At least 26 San Antonians are poised to become landowners this month, pending the final signatures for a unique, $6 million cooperative ownership and renovation deal at a trailer park that was facilitated by the city’s housing bond.
“It would give everybody at the trailer park a sense of pride for their land,” Valerie A. Valenzuela, who has lived at Riverside Terrace Manufactured Home Community for about two years, told the San Antonio Report earlier this week. “We’re not just tenants.”
It’s the first time the city has directly invested in a project where residents have shared ownership of the land under the homes they own through a limited equity co-op.
Instead of owning both the home and the property it is built on, co-op members would own the property collectively, while individuals own only their home. The structure is similar to that of a community land trust, ensuring decisions about the property are made by the residents and providing long-term affordability through income restrictions.
On Thursday, City Council approved the final piece of funding that will allow the newly-formed Mission Trails Community Association board — named as an homage to the infamously displaced community that was later replaced with “luxury” apartments in the South Side — to purchase and improve Riverside Terrace.

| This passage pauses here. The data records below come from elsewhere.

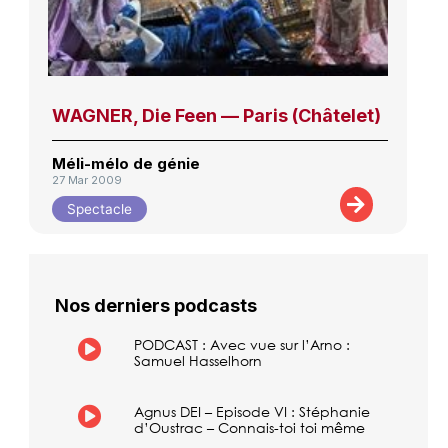
WAGNER, Die Feen — Paris (Châtelet)
Méli-mélo de génie
27 Mar 2009
Spectacle
Nos derniers podcasts
PODCAST : Avec vue sur l’Arno :
Samuel Hasselhorn
Agnus DEI – Episode VI : Stéphanie
d’Oustrac – Connais-toi toi même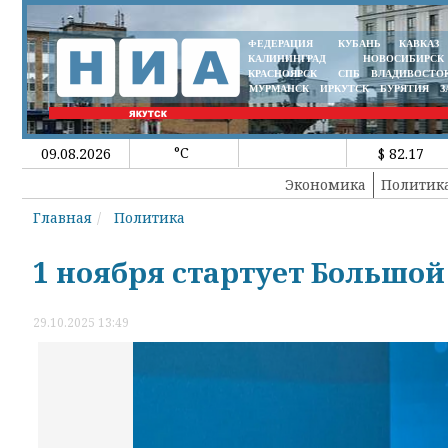
ФЕДЕРАЦИЯ
КУБАНЬ
КАВКАЗ
КАЛИНИНГРАД
НОВОСИБИРСК
КРАСНОЯРСК
СПБ
ВЛАДИВОСТО
МУРМАНСК
ИРКУТСК
БУРЯТИЯ
З
°C
09.08.2026
$ 82.17
Экономика
Политик
Главная
Политика
1 ноября стартует Большо
29.10.2025 13:49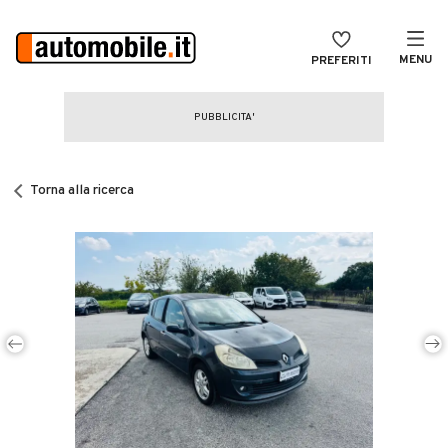
MENU
PREFERITI
CERCA
VENDI
Auto
MAGAZINE
Auto usate
Torna alla ricerca
ACCEDI
Auto Km 0
Auto Nuove
Noleggio a lungo termine
Auto d'epoca
Moto
Camper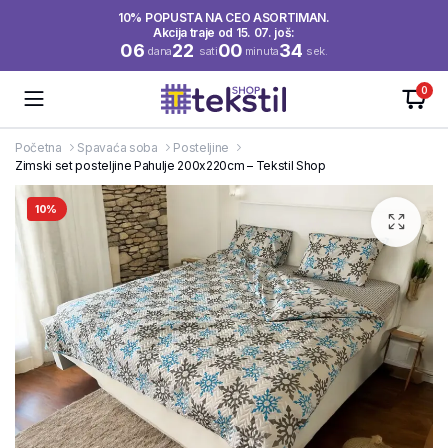
10% POPUSTA NA CEO ASORTIMAN.
Akcija traje od 15. 07. još:
06
22
00
34
dana
sati
minuta
sek.
0
Početna
Spavaća soba
Posteljine
Zimski set posteljine Pahulje 200x220cm – Tekstil Shop
10%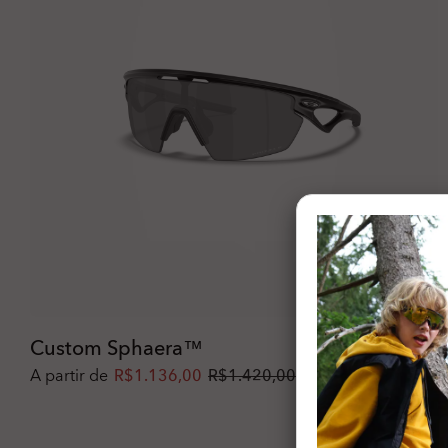
Custom Sphaera™
A partir de
R$1.136,00
R$1.420,00
20%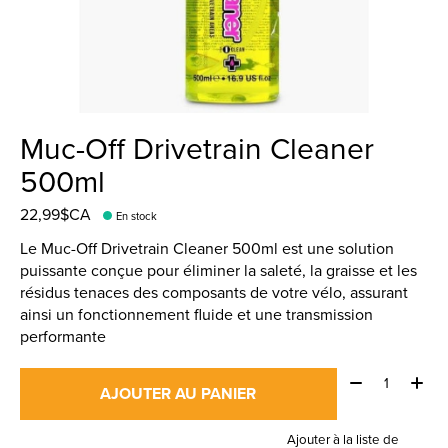
Muc-Off Drivetrain Cleaner
500ml
22,99$CA
En stock
Le Muc-Off Drivetrain Cleaner 500ml est une solution
puissante conçue pour éliminer la saleté, la graisse et les
résidus tenaces des composants de votre vélo, assurant
ainsi un fonctionnement fluide et une transmission
performante
Quantité:
AJOUTER AU PANIER
Ajouter à la liste de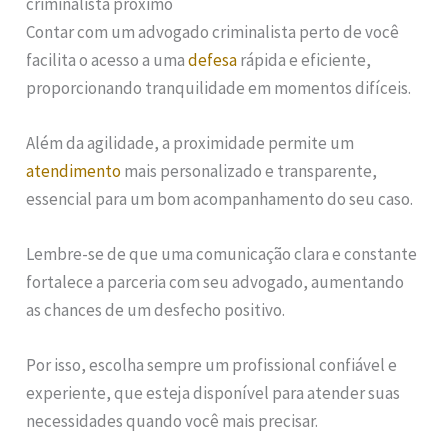
criminalista próximo
Contar com um advogado criminalista perto de você
facilita o acesso a uma
defesa
rápida e eficiente,
proporcionando tranquilidade em momentos difíceis.
Além da agilidade, a proximidade permite um
atendimento
mais personalizado e transparente,
essencial para um bom acompanhamento do seu caso.
Lembre-se de que uma comunicação clara e constante
fortalece a parceria com seu advogado, aumentando
as chances de um desfecho positivo.
Por isso, escolha sempre um profissional confiável e
experiente, que esteja disponível para atender suas
necessidades quando você mais precisar.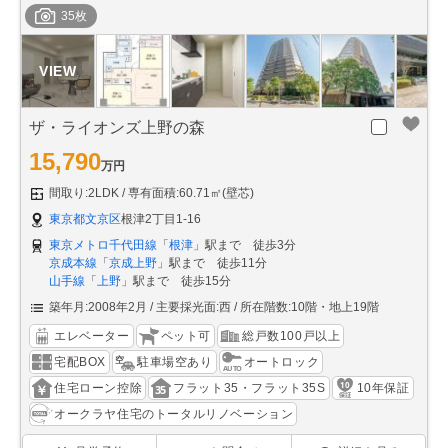
35枚
ザ・ライオンズ上野の森
15,790
万円
間取り:2LDK
専有面積:60.71㎡(壁芯)
東京都文京区
根津2丁目1-16
東京メトロ千代田線
「
根津
」駅まで 徒歩3分
京成本線
「
京成上野
」駅まで 徒歩11分
山手線
「
上野
」駅まで 徒歩15分
築年月:2008年2月
主要採光面:西
所在階数:10階・地上19階
エレベーター
ペット可
総戸数100戸以上
宅配BOX
駐車場空あり
オートロック
住宅ローン控除
フラット35・フラット35S
10年保証
オークラヤ住宅のトータルリノベーション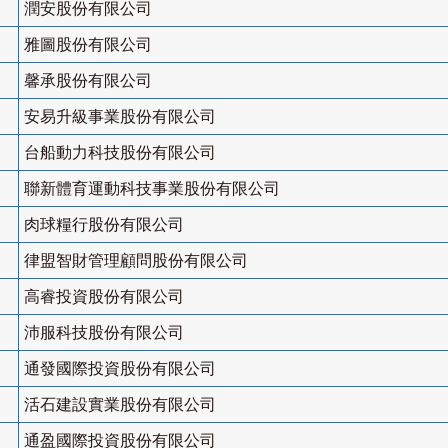
潤安股份有限公司
雅圖股份有限公司
馨承股份有限公司
安易升級事業股份有限公司
台船動力科技股份有限公司
聯新體育運動科技事業股份有限公司
肉球糧行股份有限公司
律盟智財管理顧問股份有限公司
高睿投資股份有限公司
沛服科技股份有限公司
通發國際投資股份有限公司
活石建設實業股份有限公司
通盈國際投資股份有限公司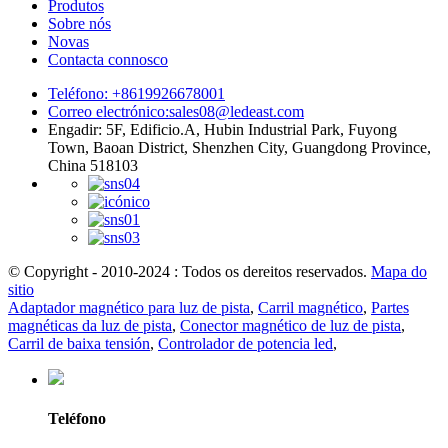
Produtos
Sobre nós
Novas
Contacta connosco
Teléfono: +8619926678001
Correo electrónico:
sales08@ledeast.com
Engadir: 5F, Edificio.A, Hubin Industrial Park, Fuyong
Town, Baoan District, Shenzhen City, Guangdong Province,
China 518103
© Copyright - 2010-2024 : Todos os dereitos reservados.
Mapa do
sitio
Adaptador magnético para luz de pista
,
Carril magnético
,
Partes
magnéticas da luz de pista
,
Conector magnético de luz de pista
,
Carril de baixa tensión
,
Controlador de potencia led
,
Teléfono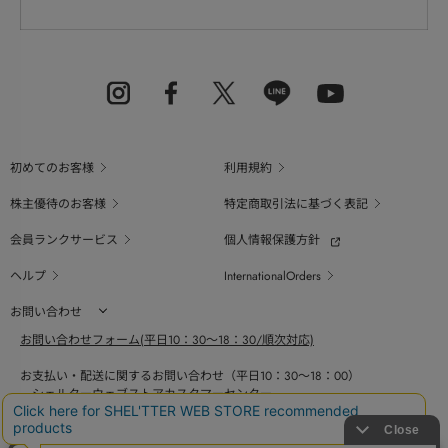
初めてのお客様
利用規約
株主優待のお客様
特定商取引法に基づく表記
会員ランクサービス
個人情報保護方針
ヘルプ
InternationalOrders
お問い合わせ
お問い合わせフォーム(平日10：30～18：30/順次対応)
お支払い・配送に関するお問い合わせ（平日10：30～18：00）
シェルターウェブストアカスタマーセンター
0800-123-6820
商品の素材、サイズ、仕様等に関するお問い合せ（平日10：30～18：00）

The $750,000 forgivable loan approved Thursday from the Inner City Incentive Fund will be combined with matching funding from the San Antonio Housing Trust for necessary infrastructure projects to support the trailer park, including the repair or replacement of water and sewer lines, paving streets and demolition of a dilapidated storage building.
The entire project is slated for completion in 2024.
The loan will be forgiven in 40 years as long as the co-op retains residents who earned 80% or less than the area median income (AMI), that’s about $49,000 for an individual. If the co-op sells the land, the city would re-coup that loan, said Veronica Garcia, director of the city’s housing department.
Currently, most households in Riverside Terrace earn about 30-40% AMI, less than $30,000 for an individual. Households that may in the future earn 80% AMI or more will not be forced to leave, Garcia said.
“It’s an initial income verification,” she said. “When you [already] live there, there’s nothing that prevents you from increasing your income.”
Resident Owned Communities (ROC) USA, a New Hampshire-based organization, received $3.1 million from San Antonio’s $150 million housing bond, which included $250,000 in SAWS impact and city fee waivers, earlier this year to help establish the co-op entity, Mission Trails, which will own the land and provide residents with ongoing technical assistance and maintenance.
ROC will also loan the co-op up to $1.5 million for other neighborhood improvements, Garcia said.
The co-op’s purchase of the land from T. Evan Enterprises LLC is slated to take place on or before Nov. 13, according to a city spokesperson.
Of the 46 occupied homes, 26 have agreed to be members of the co-op and others may join later. The co-op board will vote on who can move in to the remaining eight empty lots.
The average rent is currently $475 and that monthly payment will increase to $525 for co-op members, as approved by the co-op board. That money will go toward property taxes, management, a reserve fund and administration and repayment of ROC’s loan.
The cost increase, Valenzuela said, “is to be expected, because we’re getting loans … so that we can build our neighborhood and make it a very nice community. I think it’s going to be really cost-effective. And I think it’s going to be pretty stable.”
Non-members will not be force to leave Riverside Terrace, but their rent will be higher than what members pay, Garcia said.
There has been some initial skepticism among residents about joining, said Valenzuela, who serves on the Mission Trail board and works evening shifts at a Home Depot. “There is always going to be some hesitation because it’s a big change. It’s a big leap. But as soon as everybody started seeing the positive parts and started understanding what actually is going on, everybody pretty much jumped up and was like: OK, let’s do it.”
It’s a steep learning curve for most people to understand how a limited equity co-op works, she added, but ROC USA staff “did a very good job in helping us to understand everything.”
ROC USA has established more than 300 similar mobile home communities throughout the country, according to its website.
And the community has grounds to be suspicious of big changes.
Despite protests and pleas from activists and residents in 2014, City Council approved a zoning change that allowed a developer to remove the Mission Trails Mobile Home Park, home to more than 300 people, to make way for MELA Apartments.
That led to the formation of two different task forces and initiatives to preserve, protect and produce affordable housing, manifesting in 2021 with the approval of the 10-year, Strategic Housing Implementation Plan and in the 2022 municipal bond, which was the first in San Antonio to directly fund housing construction.
“As a result of that [Mission Trails] event, we looked hard at housing,” Councilwoman Phyllis Viagran (D3), whose district includes much of the South Side, told the San Antonio Report after Thursday’s vote.
Some residents of Mission Trails relocated to Riverside Terrace, just over a half-mile south of the now-sprawling apartment complex, according to a city spokesperson.
The policies and investment surrounding affordable housing in 2014 “was nothing like we have now,” Viagran said. And the city still has $14 million of the housing bond left to fund “creative” affordable housing projects or pilot programs that differ from traditional proposals or policies.
“We have come a very long way, which I’m very excited about,” she said.